• _REQUIRED TASKS_
1. Answer these questions from the speech excerpt, each on its own line:
(a) How many years of history does the rivalry between Navy and Air Force have?
(b) In what year was Sir Thomas More executed?
(c) What does the oath oblige its taker to preserve?
2. Translate this sentence from the speech excerpt into Spanish: "The game is a reminder that victory frequently requires ceaseless determination."
3. Transcribe the speech excerpt from "The game is" up to and including "the same oath.".

━━ TEXT PASSAGE

We meet today just over a mile from Navy-Marine Corps Memorial Stadium, where the Navy pulled off an epic victory three days ago against the Air Force. After the highest-scoring game in the rivalry’s 50-year history, the Midshipmen scored a go-ahead touchdown just seconds before the final whistle. The Navy’s commandant, Robert B. Chadwick II, said that “when you play someone with the same DNA as you, you know they aren’t going to quit either.”

The game is a reminder that victory frequently requires ceaseless determination.

The Navy has a long history of determination, and of fearless exploration. The Center for Cyber Security Studies stands well within that tradition of embracing the unknown in defense of the nation. But for all its dynamism, the Navy is built on continuity. Our Navy traces its history to the Continental Navy established during the Revolutionary War. The core mission of defending liberty has remained constant across generations.

Each Midshipman swears to “support and defend the Constitution of the United States against all enemies, foreign and domestic.” Our federal prosecutors take the same oath.

An oath is meant to be serious business. The oath-taker promises to live by certain rules in return for a privilege bestowed by the government.

There was a time when taking an oath was a matter of life and death. Sir Thomas More was an Englishman who was executed in 1534 because he refused to swear an oath to King Henry VIII. In Robert Bolt’s play based on More’s life, More tells his daughter, “When a man takes an oath … he’s holding his own self in his hands. Like water. And if he opens his fingers then — he needn’t hope to find himself again.”

Your oath carries a solemn obligation. It obliges you to preserve our nation’s commitment to the rule of law.

The words require you to honor that commitment not only when it is easy, but when it is difficult.

━━━━
━━ INFORMATION PROVIDED

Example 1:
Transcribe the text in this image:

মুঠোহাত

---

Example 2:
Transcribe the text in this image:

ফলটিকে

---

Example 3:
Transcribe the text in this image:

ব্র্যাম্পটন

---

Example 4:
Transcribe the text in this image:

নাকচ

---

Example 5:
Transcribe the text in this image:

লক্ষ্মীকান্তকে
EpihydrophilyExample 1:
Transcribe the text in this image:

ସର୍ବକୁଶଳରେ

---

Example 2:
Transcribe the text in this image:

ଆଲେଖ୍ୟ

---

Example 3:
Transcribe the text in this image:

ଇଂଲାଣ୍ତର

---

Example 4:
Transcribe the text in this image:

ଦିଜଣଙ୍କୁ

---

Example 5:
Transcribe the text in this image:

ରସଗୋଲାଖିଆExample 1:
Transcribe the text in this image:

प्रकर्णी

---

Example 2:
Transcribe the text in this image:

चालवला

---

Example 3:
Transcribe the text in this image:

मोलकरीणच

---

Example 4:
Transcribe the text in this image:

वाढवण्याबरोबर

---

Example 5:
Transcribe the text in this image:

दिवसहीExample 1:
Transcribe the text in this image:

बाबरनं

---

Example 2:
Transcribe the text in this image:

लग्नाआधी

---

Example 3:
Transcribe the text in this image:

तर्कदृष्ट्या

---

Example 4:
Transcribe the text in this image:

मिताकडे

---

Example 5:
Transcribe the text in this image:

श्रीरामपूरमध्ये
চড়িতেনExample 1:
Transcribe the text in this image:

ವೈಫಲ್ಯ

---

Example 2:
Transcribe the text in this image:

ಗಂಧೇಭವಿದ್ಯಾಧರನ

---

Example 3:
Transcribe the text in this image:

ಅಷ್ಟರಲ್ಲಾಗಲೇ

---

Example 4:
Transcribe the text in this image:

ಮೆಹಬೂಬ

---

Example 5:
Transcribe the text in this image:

━━━━

• _ANSWERS TO EACH TASK_
1.
(a) 50 years
(b) 1534
(c) The nation's commitment to the rule of law

2. El partido es un recordatorio de que la victoria a menudo requiere una determinación incesante.

3.
The game is a reminder that victory frequently requires ceaseless determination.

The Navy has a long history of determination, and of fearless exploration. The Center for Cyber Security Studies stands well within that tradition of embracing the unknown in defense of the nation. But for all its dynamism, the Navy is built on continuity. Our Navy traces its history to the Continental Navy established during the Revolutionary War. The core mission of defending liberty has remained constant across generations.

Each Midshipman swears to “support and defend the Constitution of the United States against all enemies, foreign and domestic.” Our federal prosecutors take the same oath.